Supplied records »
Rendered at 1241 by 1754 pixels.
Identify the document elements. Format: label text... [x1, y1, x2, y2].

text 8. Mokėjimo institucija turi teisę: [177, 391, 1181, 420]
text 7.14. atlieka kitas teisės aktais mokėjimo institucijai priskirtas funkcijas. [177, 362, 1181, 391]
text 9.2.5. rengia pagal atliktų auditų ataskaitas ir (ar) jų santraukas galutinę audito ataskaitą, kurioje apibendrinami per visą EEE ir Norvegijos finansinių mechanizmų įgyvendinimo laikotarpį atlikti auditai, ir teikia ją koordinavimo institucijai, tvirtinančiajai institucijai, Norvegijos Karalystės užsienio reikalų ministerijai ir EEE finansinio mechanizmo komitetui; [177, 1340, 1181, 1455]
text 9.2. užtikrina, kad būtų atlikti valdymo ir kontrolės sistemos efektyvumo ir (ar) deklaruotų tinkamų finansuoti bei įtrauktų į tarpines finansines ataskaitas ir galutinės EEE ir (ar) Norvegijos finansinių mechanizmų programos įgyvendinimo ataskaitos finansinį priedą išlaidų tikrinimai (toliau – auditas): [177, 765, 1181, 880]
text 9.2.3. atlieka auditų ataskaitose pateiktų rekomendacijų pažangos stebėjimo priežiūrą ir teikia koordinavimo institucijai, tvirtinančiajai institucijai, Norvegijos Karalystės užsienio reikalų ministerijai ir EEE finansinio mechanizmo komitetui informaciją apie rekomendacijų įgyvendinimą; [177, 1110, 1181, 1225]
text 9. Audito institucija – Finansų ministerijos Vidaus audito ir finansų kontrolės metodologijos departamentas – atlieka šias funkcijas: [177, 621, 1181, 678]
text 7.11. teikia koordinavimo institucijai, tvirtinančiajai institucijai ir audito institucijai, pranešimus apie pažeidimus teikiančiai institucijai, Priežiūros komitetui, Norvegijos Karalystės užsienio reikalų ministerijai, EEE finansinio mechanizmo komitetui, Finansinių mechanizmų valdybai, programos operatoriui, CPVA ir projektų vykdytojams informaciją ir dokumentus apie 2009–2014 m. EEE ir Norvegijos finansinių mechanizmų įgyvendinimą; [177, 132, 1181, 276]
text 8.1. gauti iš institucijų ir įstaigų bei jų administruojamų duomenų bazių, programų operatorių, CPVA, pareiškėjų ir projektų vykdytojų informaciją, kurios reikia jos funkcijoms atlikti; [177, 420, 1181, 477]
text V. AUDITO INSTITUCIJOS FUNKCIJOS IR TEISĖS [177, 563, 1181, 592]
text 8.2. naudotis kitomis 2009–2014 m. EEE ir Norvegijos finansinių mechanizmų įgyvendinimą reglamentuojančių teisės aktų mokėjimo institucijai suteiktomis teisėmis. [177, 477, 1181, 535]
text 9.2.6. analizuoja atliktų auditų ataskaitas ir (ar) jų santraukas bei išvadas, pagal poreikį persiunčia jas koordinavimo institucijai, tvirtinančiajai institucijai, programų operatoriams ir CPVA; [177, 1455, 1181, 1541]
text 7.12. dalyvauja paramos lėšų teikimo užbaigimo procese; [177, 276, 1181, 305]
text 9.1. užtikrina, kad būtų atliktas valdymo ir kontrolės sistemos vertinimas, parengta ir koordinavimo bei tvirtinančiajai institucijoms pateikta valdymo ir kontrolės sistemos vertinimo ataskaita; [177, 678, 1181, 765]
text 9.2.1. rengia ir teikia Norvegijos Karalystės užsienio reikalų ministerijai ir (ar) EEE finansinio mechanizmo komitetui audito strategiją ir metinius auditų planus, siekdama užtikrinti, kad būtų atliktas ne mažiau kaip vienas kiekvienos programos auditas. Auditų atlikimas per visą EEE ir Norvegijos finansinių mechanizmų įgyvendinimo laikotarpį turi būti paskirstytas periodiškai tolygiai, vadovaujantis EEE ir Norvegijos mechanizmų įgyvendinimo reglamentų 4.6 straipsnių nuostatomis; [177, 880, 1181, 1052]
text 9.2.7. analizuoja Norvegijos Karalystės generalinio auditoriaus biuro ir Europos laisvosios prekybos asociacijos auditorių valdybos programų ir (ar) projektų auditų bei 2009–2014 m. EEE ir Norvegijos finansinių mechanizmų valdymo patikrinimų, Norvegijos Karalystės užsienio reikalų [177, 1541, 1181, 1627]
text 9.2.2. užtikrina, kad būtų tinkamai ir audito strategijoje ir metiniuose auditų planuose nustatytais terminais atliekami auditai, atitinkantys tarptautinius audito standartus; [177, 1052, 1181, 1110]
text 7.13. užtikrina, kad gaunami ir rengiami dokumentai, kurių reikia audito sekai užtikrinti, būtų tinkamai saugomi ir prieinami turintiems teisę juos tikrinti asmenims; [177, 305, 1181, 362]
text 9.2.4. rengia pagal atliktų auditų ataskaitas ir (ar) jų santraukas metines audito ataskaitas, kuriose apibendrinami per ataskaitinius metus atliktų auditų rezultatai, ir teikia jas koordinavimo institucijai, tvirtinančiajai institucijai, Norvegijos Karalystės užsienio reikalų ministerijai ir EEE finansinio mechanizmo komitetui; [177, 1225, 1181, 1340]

What you need to do » Reproduce the lines of the material word for word, from the first line through the line containing "Identify the document", including both.

Exercise answer »
Rendered at 1241 by 1754 pixels.
Identify the document elements. Format: label text... [x1, y1, x2, y2].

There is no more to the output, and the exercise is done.